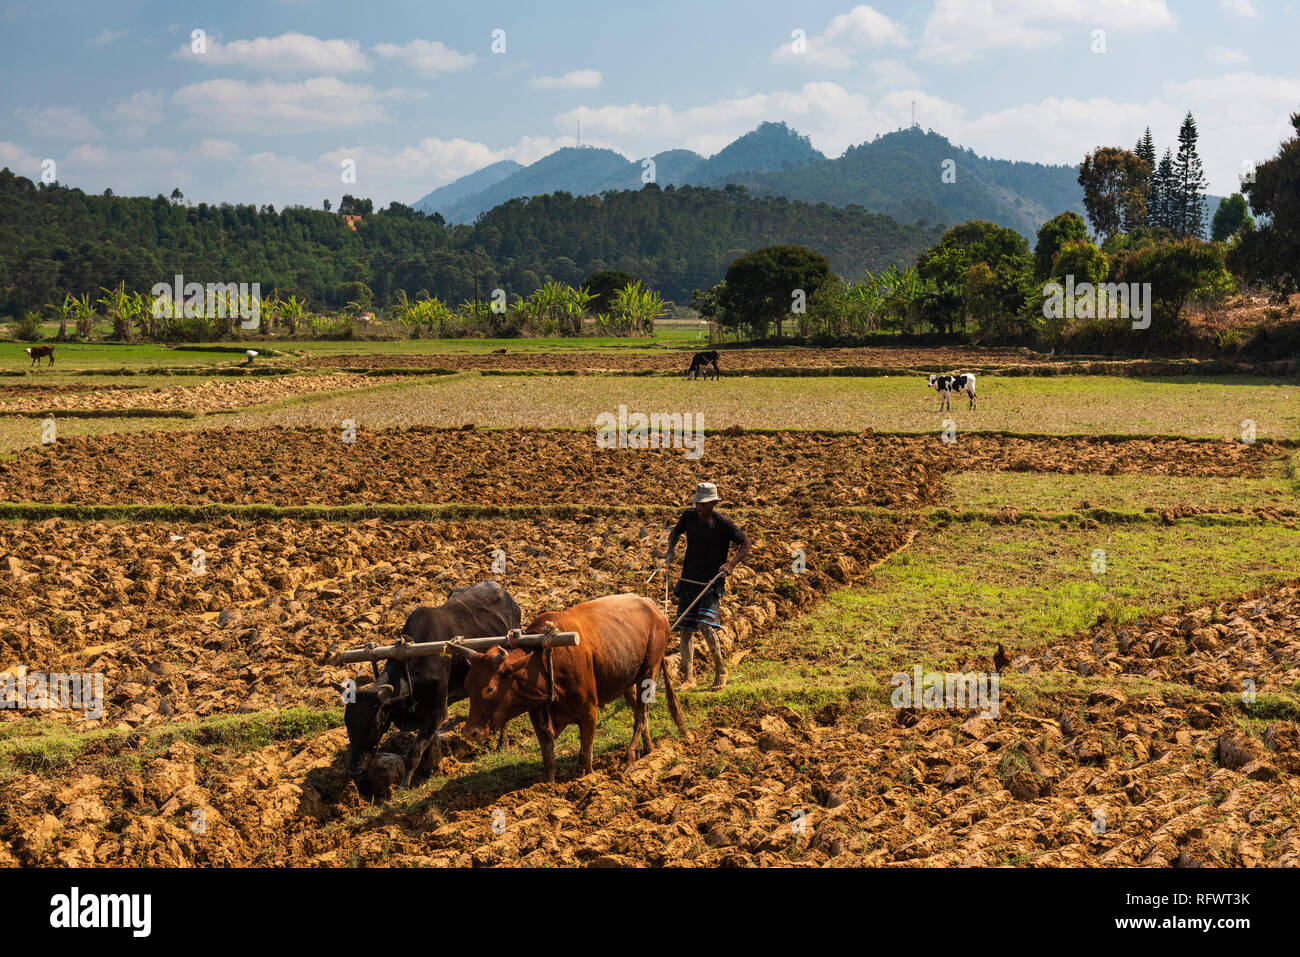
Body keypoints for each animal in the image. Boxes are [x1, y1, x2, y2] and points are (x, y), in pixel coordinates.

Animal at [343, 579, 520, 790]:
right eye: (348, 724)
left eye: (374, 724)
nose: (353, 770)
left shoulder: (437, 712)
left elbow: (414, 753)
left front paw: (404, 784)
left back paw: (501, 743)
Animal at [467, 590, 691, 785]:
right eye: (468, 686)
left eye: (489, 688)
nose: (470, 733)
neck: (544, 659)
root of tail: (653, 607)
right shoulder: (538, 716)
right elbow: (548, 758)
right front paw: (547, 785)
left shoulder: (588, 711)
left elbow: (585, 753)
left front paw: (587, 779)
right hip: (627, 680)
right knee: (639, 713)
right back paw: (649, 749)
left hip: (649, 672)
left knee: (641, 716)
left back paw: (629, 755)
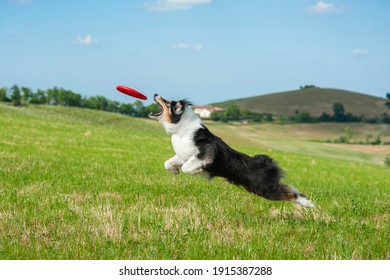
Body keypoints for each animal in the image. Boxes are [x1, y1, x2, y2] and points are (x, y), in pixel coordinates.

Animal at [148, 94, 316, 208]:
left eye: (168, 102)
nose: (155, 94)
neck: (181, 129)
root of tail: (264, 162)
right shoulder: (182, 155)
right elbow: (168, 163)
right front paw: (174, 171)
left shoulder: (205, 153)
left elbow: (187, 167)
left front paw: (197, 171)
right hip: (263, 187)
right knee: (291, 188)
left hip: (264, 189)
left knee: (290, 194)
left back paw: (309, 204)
***
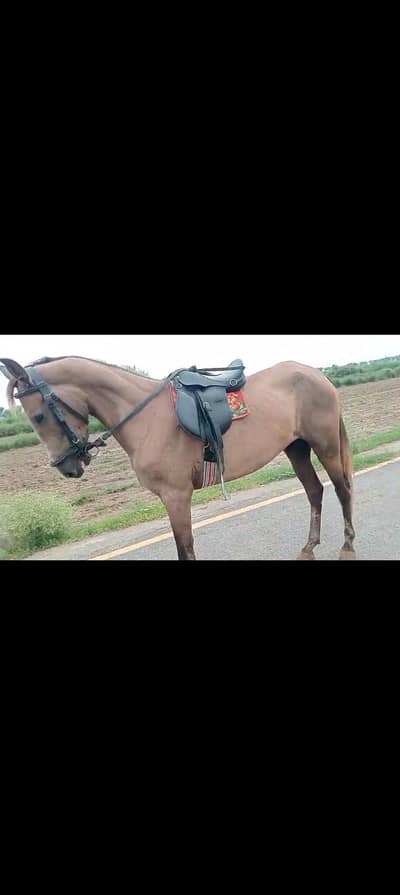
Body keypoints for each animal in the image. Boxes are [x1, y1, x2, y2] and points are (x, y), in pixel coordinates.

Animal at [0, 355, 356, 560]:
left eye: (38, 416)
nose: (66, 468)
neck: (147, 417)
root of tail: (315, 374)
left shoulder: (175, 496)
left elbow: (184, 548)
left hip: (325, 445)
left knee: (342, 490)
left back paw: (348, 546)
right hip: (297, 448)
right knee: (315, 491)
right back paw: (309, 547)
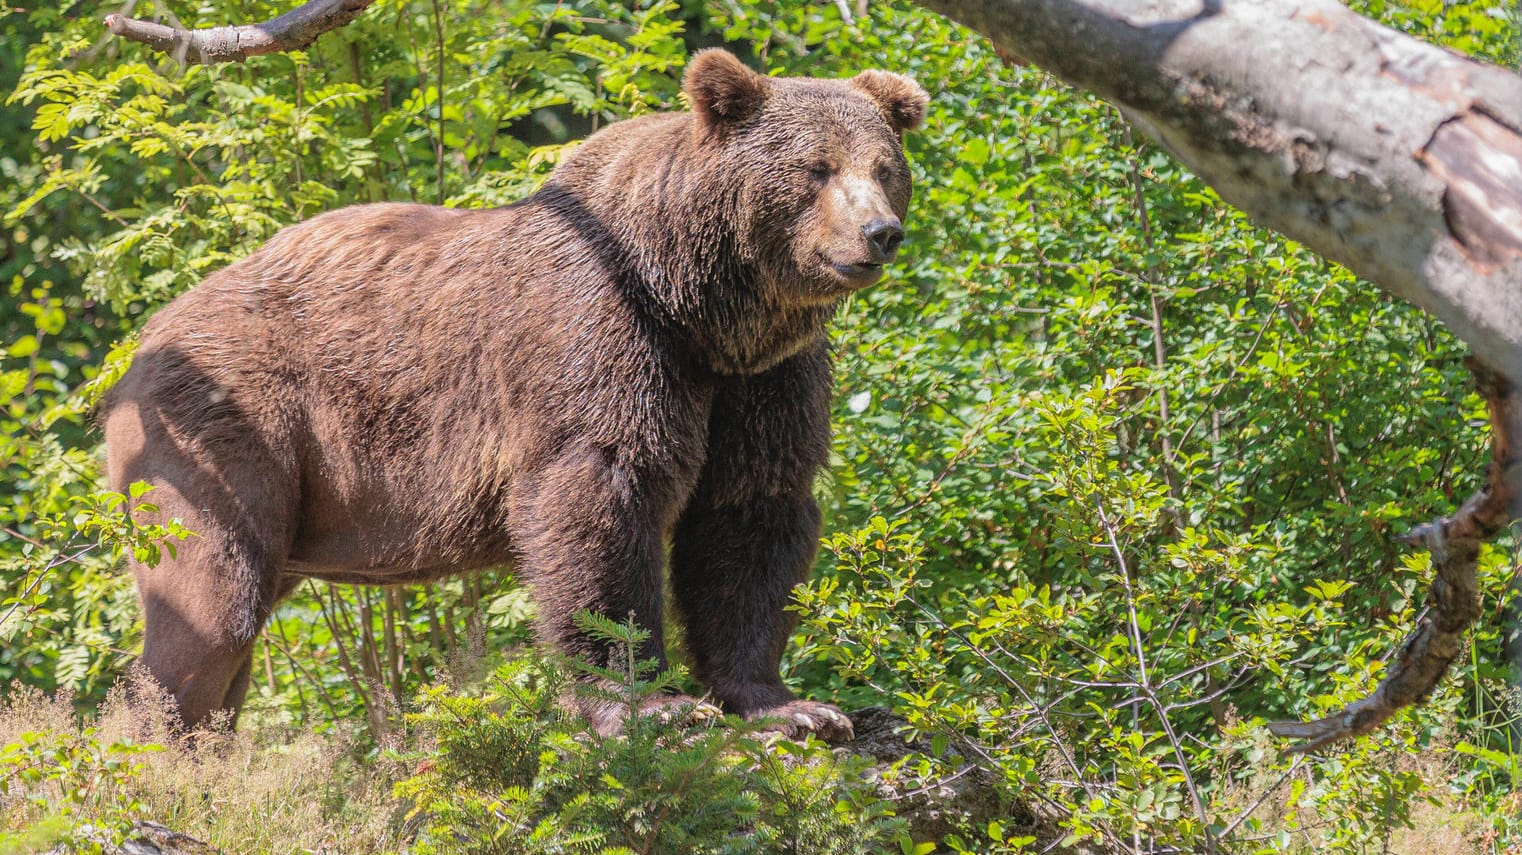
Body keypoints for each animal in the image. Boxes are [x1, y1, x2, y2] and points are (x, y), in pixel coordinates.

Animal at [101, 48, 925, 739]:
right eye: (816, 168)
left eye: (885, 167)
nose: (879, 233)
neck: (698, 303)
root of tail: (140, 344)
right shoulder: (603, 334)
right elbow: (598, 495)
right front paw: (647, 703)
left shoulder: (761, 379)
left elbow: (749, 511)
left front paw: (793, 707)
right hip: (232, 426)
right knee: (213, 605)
***
**Exercise goal**
When you reach the line containing "root of tail: (264, 162)" in the data above, start copying exactly, and stop after the line containing "left back paw: (309, 204)".

**Exercise response**
root of tail: (264, 162)
right shoulder: (182, 155)
right elbow: (168, 163)
right front paw: (174, 171)
left shoulder: (205, 153)
left elbow: (187, 167)
left front paw: (197, 171)
right hip: (263, 187)
right knee: (291, 188)
left hip: (264, 189)
left knee: (290, 194)
left back paw: (309, 204)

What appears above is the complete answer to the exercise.